*Exercise instructions*. Extract every line of the data below that contains the string "received", treating case as significant.

(Dataset excerpts)
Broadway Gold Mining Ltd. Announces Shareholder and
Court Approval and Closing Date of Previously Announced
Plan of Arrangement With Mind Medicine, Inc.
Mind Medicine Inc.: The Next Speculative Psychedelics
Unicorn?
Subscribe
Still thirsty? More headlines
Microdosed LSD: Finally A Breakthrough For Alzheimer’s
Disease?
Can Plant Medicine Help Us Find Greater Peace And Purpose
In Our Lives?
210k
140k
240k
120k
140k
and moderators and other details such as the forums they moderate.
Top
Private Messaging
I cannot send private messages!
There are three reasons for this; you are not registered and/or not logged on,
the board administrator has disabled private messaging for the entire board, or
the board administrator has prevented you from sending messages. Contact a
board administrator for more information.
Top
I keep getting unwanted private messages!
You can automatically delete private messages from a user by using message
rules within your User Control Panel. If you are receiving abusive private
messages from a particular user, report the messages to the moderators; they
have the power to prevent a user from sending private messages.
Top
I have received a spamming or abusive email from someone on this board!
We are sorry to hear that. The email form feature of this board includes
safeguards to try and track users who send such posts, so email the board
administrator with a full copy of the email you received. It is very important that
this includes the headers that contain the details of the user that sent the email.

--

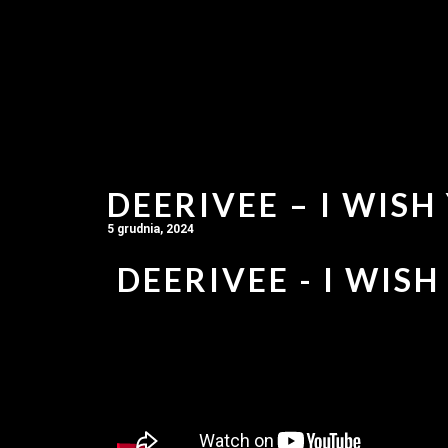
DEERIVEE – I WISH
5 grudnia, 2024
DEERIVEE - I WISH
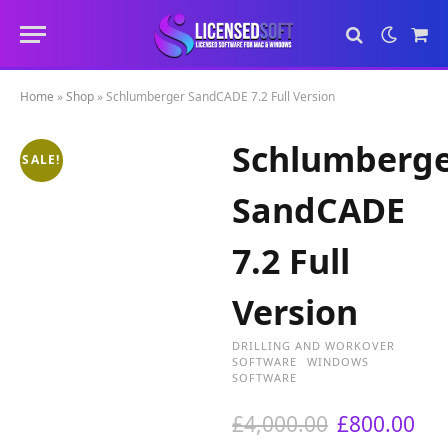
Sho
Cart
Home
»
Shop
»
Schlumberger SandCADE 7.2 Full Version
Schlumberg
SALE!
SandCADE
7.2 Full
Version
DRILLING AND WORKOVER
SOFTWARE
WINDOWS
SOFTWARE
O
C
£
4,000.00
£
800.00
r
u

*Answer box*.
I have received a spamming or abusive email from someone on this board!
administrator with a full copy of the email you received. It is very important that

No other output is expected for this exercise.